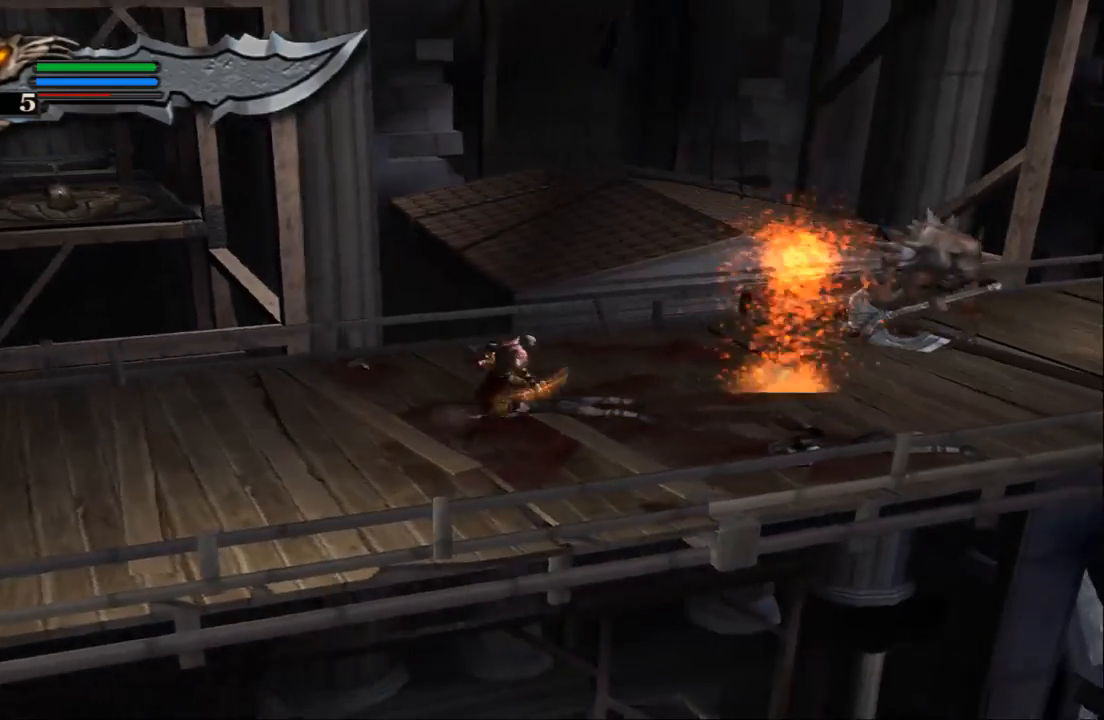
{"buttons": [], "left_stick": "right", "right_stick": "center", "events": [[33, "SQUARE", "down"], [167, "SQUARE", "up"], [233, "SQUARE", "down"], [367, "SQUARE", "up"]]}
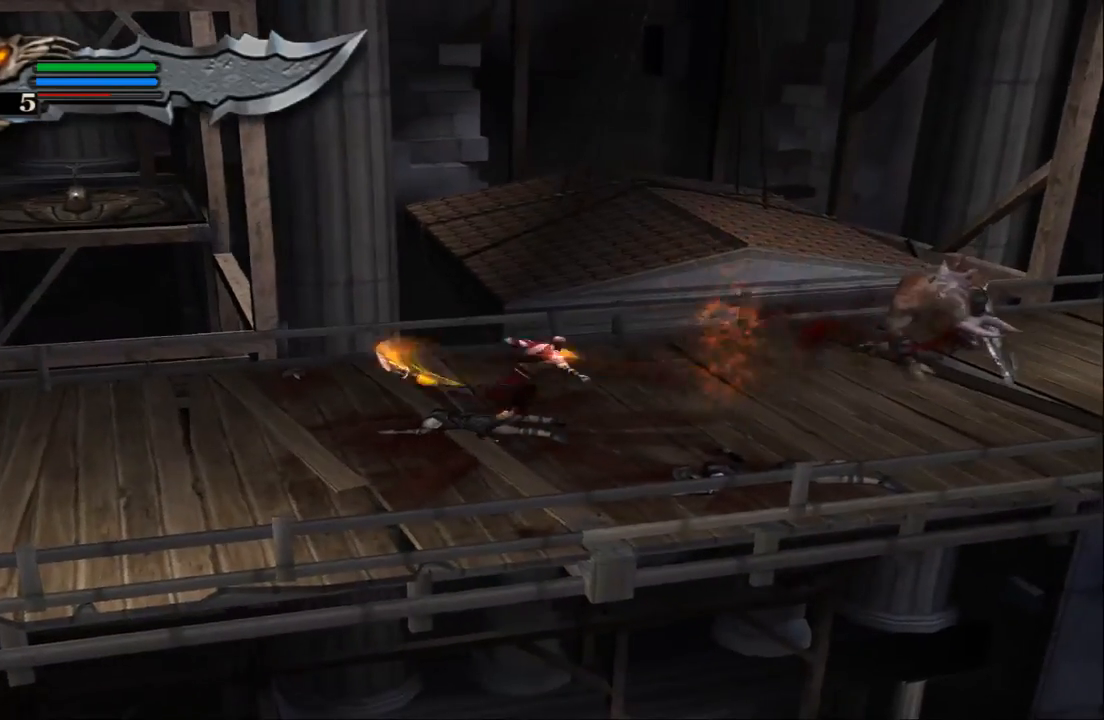
{"buttons": [], "left_stick": "center", "right_stick": "center", "events": [[100, "TRIANGLE", "down"], [233, "TRIANGLE", "up"], [267, "left_stick", "center"]]}
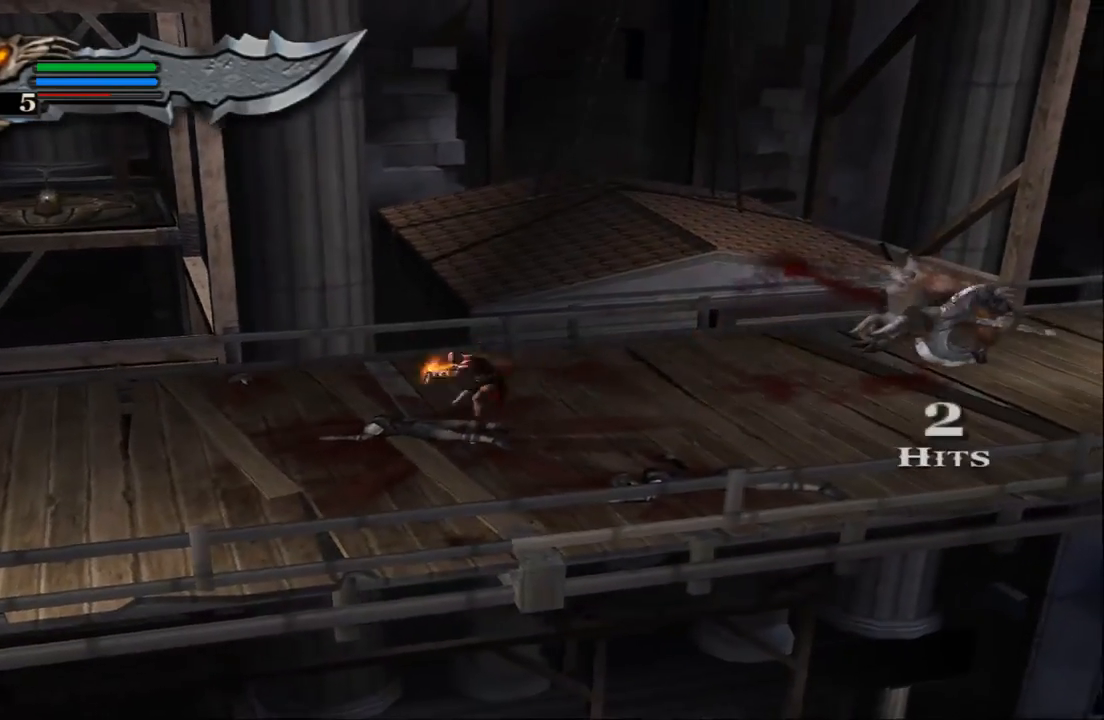
{"buttons": ["SQUARE"], "left_stick": "right", "right_stick": "center", "events": [[300, "left_stick", "right"], [433, "SQUARE", "down"]]}
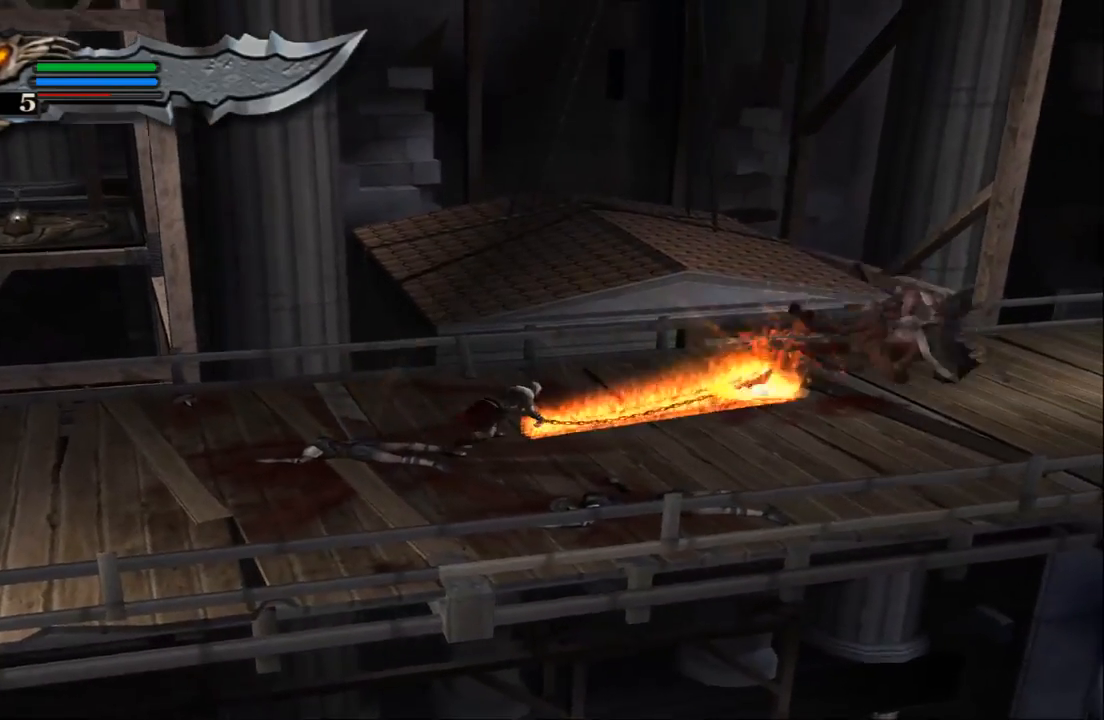
{"buttons": [], "left_stick": "right", "right_stick": "center", "events": [[67, "SQUARE", "up"], [133, "SQUARE", "down"], [233, "SQUARE", "up"], [300, "SQUARE", "down"], [433, "SQUARE", "up"]]}
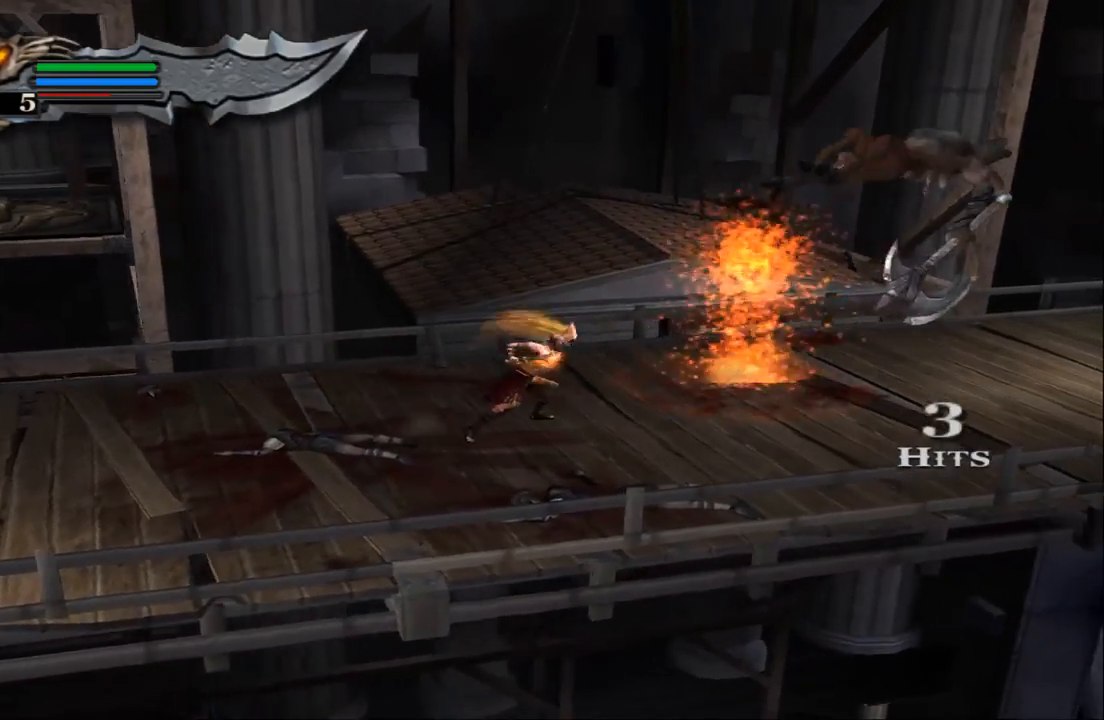
{"buttons": ["TRIANGLE"], "left_stick": "right", "right_stick": "center", "events": [[333, "TRIANGLE", "down"]]}
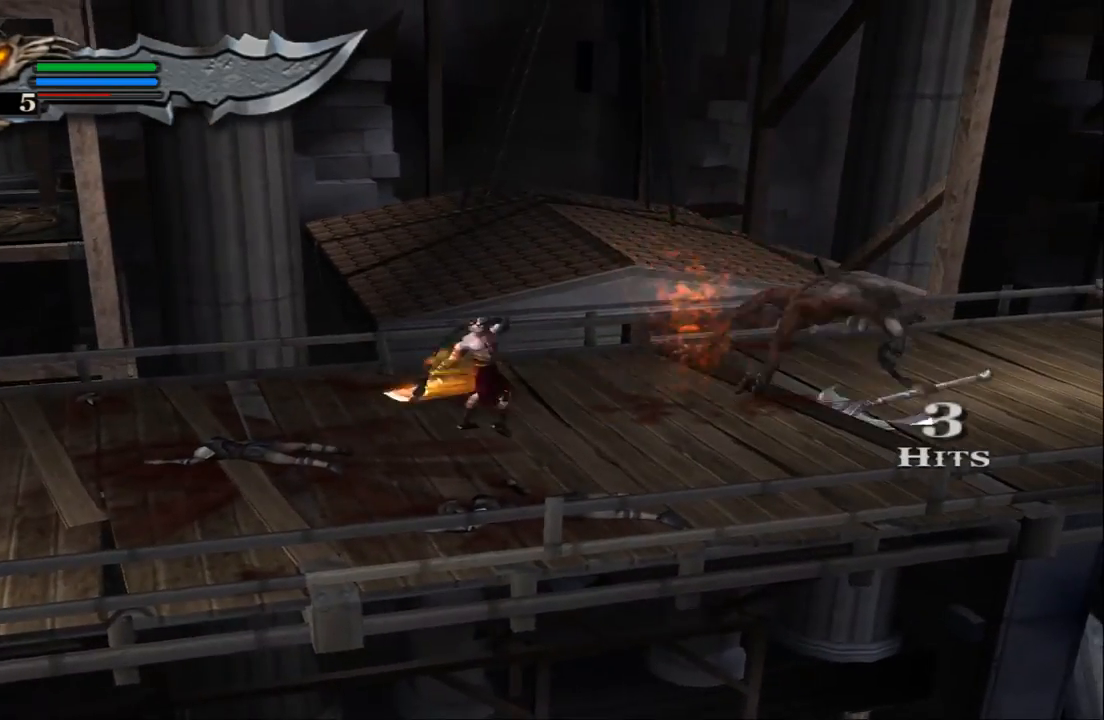
{"buttons": ["TRIANGLE"], "left_stick": "right", "right_stick": "center", "events": []}
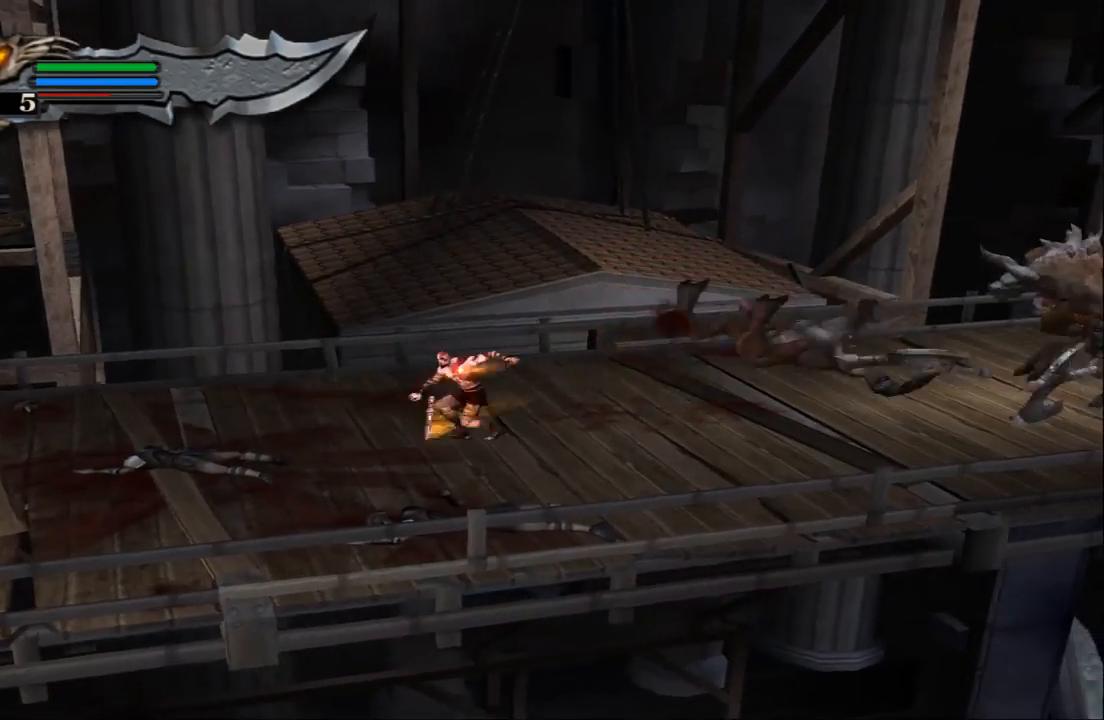
{"buttons": ["TRIANGLE"], "left_stick": "right", "right_stick": "center", "events": []}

▶ What is expected
Word for word, restate the whole listing and drop the images.

▶ Output for this exercise
{"buttons": [], "left_stick": "right", "right_stick": "center", "events": [[33, "SQUARE", "down"], [167, "SQUARE", "up"], [233, "SQUARE", "down"], [367, "SQUARE", "up"]]}
{"buttons": [], "left_stick": "center", "right_stick": "center", "events": [[100, "TRIANGLE", "down"], [233, "TRIANGLE", "up"], [267, "left_stick", "center"]]}
{"buttons": ["SQUARE"], "left_stick": "right", "right_stick": "center", "events": [[300, "left_stick", "right"], [433, "SQUARE", "down"]]}
{"buttons": [], "left_stick": "right", "right_stick": "center", "events": [[67, "SQUARE", "up"], [133, "SQUARE", "down"], [233, "SQUARE", "up"], [300, "SQUARE", "down"], [433, "SQUARE", "up"]]}
{"buttons": ["TRIANGLE"], "left_stick": "right", "right_stick": "center", "events": [[333, "TRIANGLE", "down"]]}
{"buttons": ["TRIANGLE"], "left_stick": "right", "right_stick": "center", "events": []}
{"buttons": ["TRIANGLE"], "left_stick": "right", "right_stick": "center", "events": []}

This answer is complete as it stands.